Notes on Thesaurus Construction

"General to specific" (i.e. a broader to narrower term) is usually a good way to create and name Synonym groups in the dtSearch User Thesaurus. You would use the Synonym Group Name for the general term, it is better to use the plural term, since when people are searching they tend to think in terms of “where will I find information on clocks”.

 

The relationship between the broader term and the narrower terms should be true independent of context, for example you could list mice under a group name of rodents, but if you listed it under pests it would not be correct, because some mice – pet mice, laboratory mice – are not considered pests.

 

Example:

 

Group Name

Entries in the thesaurus

jackets

jackets

anoraks

blazers

boleros

dinner jacket

donkey jacket

flying jacket

harrington jacket

kagouls

sports jacket

tweed jacket

 

Although User Thesaurus Plus will de-duplicate terms it is better when preparing a long list to enter them in alphabetic order so the likelihood of repeating items is reduced. It is important to make sure you include the general term in the synonym list, User Thesaurus Plus will automatically copy the Group Name you enter as the first item on the synonym list.

 

 

Because the thesaurus and stemming both conflate the search terms to enhance recall, a side effect is that precision will fall, therefore you may need to take extra steps to maintain precision.
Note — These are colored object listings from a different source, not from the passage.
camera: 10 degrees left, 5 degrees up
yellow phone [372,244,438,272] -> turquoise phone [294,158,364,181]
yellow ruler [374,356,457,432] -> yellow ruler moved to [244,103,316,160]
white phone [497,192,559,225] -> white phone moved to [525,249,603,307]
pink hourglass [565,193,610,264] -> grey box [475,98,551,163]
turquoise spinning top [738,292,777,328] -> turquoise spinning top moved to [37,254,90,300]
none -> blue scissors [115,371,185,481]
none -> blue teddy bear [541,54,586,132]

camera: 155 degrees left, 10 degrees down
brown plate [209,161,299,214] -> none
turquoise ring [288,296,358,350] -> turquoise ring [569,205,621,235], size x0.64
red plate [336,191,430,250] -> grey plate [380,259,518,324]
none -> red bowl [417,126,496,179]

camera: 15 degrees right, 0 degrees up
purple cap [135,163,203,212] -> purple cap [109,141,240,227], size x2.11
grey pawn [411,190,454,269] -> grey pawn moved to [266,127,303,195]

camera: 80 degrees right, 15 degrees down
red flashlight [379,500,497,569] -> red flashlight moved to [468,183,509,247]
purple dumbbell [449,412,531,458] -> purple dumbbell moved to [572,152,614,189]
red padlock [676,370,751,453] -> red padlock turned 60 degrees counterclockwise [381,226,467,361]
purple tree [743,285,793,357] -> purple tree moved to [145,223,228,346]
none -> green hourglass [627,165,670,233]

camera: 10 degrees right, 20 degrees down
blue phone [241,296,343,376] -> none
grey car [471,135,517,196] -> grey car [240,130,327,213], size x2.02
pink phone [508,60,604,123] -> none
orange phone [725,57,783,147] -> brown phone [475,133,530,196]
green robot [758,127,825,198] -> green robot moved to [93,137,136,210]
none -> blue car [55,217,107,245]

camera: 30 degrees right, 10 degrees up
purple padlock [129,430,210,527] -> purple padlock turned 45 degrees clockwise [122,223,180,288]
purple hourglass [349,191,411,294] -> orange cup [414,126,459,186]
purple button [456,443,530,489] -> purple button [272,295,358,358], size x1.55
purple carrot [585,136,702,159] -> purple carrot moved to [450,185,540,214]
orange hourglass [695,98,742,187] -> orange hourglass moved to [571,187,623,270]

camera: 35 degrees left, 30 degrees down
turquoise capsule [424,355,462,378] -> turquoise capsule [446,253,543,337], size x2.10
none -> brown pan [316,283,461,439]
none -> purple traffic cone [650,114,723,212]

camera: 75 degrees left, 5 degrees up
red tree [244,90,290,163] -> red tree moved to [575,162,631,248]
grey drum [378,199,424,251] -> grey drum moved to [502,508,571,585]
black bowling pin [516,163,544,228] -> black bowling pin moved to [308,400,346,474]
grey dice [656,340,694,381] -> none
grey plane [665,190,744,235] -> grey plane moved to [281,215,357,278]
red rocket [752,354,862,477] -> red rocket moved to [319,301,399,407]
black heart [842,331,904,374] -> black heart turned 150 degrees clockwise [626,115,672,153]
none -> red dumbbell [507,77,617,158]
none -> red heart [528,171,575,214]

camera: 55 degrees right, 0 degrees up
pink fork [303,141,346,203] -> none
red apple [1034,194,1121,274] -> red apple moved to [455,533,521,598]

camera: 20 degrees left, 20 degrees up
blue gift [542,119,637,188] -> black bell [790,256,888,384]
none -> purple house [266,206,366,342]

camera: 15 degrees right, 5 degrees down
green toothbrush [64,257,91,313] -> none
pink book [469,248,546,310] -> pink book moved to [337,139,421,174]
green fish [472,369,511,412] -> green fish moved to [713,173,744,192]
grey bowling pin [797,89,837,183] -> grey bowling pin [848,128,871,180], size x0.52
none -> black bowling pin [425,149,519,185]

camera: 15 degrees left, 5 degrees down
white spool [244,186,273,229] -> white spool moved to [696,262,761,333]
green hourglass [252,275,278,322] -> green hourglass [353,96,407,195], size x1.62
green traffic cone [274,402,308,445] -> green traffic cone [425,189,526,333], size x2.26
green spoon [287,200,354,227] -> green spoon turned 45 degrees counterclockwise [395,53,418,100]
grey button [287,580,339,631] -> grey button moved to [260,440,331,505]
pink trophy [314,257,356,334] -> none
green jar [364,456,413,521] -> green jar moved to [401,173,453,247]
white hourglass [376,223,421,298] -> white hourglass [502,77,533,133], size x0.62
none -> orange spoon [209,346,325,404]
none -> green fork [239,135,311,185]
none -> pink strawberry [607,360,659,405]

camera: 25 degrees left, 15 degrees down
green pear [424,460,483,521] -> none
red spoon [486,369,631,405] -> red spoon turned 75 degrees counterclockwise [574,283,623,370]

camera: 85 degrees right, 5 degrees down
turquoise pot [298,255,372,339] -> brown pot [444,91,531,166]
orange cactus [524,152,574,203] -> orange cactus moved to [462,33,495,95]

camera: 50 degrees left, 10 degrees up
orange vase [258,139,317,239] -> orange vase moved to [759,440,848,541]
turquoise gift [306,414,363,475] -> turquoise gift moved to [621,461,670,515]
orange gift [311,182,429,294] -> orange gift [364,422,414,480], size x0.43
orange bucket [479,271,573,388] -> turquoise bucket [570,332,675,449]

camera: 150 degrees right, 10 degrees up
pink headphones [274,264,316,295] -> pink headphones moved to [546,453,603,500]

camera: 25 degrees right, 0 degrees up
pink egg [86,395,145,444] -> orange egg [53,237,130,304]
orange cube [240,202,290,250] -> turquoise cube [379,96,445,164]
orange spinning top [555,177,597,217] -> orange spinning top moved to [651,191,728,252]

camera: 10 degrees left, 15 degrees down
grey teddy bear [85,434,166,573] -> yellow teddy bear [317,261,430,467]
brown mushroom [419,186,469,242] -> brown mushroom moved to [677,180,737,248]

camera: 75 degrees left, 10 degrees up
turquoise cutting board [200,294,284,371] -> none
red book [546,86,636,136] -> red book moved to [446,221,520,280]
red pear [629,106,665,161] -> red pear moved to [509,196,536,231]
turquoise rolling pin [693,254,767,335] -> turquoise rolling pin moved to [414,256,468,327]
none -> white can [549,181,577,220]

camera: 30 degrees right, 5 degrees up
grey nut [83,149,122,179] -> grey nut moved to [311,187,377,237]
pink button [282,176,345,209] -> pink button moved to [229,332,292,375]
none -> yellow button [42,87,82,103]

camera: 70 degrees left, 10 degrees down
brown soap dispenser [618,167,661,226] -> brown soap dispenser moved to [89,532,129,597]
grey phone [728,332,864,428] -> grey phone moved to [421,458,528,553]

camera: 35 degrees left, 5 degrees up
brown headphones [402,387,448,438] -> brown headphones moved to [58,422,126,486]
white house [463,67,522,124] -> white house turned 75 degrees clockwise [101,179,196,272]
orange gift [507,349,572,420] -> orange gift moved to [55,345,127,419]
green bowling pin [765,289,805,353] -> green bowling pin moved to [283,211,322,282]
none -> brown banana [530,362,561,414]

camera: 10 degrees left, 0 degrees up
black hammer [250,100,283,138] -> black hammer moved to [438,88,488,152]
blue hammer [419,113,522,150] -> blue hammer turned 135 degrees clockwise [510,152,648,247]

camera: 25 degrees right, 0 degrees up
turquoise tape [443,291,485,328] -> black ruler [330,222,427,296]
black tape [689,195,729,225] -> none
For example if your index contains documents on a wide range of topics, you may find that your search results have many non-relevant documents, for this reason it is preferable that where possible you should offer your users the possibility of searching in particular 'zones' – the index for each zone could contain just documents from a particular department or even just certain types of document from a department (e.g. research or project reports, marketing collateral).

 

When you are searching you can also narrow the domain of you search by using a proximity search, for example:

 

 jackets not w/5 potato


will find documents containing the word jackets (or any of the synonyms you have set up in the user thesaurus) but not if the word potato is within a distance of 5 words away; be careful to not simply use - jackets not potato - because this could miss a document which happened to have the words potato and jacket(s) anywhere in the same document.